Le 8 septembre, la tension monte d'un cran. Des manifestations anti-tribunaux islamiques sont organisées dans plusieurs grandes villes canadiennes et étrangères. Trois jours plus tard, le premier ministre de l'Ontario annonce qu'il "n'y aura pas de loi de la charia en Ontario ni d'arbitrage religieux, mais une loi pour tous les Ontariens".

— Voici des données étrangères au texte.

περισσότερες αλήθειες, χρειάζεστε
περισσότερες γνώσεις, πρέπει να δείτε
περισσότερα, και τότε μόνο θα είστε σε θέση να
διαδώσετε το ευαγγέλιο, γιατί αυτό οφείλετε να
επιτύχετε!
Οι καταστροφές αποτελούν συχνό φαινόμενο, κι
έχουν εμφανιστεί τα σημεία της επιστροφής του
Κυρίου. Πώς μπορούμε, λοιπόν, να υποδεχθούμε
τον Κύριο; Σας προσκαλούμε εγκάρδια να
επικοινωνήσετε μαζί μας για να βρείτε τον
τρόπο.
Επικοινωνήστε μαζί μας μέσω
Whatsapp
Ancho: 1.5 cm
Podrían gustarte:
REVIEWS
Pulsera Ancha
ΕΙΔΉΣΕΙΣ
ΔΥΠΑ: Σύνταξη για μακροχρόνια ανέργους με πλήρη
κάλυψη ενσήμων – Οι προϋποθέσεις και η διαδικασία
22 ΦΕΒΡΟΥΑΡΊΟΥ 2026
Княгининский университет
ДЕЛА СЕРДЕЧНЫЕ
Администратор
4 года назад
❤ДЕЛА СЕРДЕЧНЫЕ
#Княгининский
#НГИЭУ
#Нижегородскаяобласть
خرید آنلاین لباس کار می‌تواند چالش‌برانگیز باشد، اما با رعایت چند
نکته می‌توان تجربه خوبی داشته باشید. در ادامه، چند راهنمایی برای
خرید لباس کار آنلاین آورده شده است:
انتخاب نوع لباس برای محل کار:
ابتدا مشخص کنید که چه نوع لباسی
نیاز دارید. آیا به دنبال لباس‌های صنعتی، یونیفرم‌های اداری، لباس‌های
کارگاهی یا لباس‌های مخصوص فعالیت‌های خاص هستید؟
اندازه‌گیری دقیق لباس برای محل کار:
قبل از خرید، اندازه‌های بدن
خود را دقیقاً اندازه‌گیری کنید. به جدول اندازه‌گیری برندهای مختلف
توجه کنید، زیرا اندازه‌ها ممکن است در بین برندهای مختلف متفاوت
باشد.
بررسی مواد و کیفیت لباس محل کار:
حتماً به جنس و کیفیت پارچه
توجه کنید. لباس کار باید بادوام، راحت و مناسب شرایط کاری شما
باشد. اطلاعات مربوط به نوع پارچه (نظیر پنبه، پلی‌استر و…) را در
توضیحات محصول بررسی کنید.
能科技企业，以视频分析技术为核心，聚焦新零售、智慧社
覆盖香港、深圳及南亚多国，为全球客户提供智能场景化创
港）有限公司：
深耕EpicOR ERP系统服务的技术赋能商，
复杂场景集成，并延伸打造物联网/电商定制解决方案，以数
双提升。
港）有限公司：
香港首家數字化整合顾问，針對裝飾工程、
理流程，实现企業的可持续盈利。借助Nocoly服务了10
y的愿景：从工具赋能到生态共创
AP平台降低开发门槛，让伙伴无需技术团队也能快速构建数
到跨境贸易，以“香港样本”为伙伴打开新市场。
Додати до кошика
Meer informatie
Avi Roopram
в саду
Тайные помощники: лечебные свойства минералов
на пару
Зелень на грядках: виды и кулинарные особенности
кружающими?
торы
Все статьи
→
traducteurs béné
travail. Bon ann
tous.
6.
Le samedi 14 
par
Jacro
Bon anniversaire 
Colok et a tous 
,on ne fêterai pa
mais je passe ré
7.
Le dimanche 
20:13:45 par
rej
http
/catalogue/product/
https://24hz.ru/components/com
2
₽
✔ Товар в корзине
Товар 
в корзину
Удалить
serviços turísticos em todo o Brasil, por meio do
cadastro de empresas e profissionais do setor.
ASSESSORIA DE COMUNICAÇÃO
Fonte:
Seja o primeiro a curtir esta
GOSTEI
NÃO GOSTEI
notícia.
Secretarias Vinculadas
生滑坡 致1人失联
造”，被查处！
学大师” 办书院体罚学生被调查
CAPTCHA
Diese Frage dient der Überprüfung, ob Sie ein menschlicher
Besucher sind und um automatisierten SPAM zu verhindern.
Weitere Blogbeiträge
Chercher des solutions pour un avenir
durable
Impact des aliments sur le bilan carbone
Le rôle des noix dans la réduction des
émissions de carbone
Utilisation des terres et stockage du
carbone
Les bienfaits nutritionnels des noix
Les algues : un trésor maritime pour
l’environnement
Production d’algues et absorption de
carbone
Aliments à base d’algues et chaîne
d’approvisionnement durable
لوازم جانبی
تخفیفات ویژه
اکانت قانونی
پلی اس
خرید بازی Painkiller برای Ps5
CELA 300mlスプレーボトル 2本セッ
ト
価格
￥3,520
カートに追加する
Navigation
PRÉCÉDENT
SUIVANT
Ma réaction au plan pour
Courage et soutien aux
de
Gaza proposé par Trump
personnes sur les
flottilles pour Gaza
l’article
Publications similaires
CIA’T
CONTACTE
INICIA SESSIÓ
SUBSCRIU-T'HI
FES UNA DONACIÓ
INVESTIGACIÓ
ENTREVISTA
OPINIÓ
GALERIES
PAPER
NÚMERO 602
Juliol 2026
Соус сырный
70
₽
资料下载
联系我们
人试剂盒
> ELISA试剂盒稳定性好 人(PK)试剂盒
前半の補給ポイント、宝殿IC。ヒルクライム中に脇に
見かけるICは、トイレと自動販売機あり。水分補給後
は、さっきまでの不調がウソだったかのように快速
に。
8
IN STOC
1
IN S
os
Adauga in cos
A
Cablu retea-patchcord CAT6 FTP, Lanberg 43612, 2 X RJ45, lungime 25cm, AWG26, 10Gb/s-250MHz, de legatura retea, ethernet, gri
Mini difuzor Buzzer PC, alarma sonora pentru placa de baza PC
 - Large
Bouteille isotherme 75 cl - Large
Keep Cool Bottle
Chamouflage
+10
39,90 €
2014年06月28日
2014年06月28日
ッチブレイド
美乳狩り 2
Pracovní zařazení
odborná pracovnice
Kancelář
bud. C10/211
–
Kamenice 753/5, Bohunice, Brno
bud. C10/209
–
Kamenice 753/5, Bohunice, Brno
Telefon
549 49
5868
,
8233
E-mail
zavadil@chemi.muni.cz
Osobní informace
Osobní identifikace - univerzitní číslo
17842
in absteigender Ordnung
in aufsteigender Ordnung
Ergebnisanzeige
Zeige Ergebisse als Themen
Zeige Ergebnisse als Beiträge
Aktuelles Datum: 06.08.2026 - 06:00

Homa Arjomand a-t-elle fini de s'inquiéter ? " Quand je verrai un imam arrêté au Canada pour non-respect de la loi interdisant la polygamie ou pour avoir célébré un mariage arrangé avec une mineure, je crierai vraiment victoire !", réplique-t-elle.

Il lui reste aussi à veiller à ce qui se passe dans le monde. Homa Arjomand effectue actuellement un voyage en Europe. Elle sera notamment à Paris (le 24 octobre) et à Lyon (le 26), pour partager son expérience avec ceux qui s'y battent aussi contre "les islamistes politiques". Avec un message simple : il est possible de "les empêcher d'agir".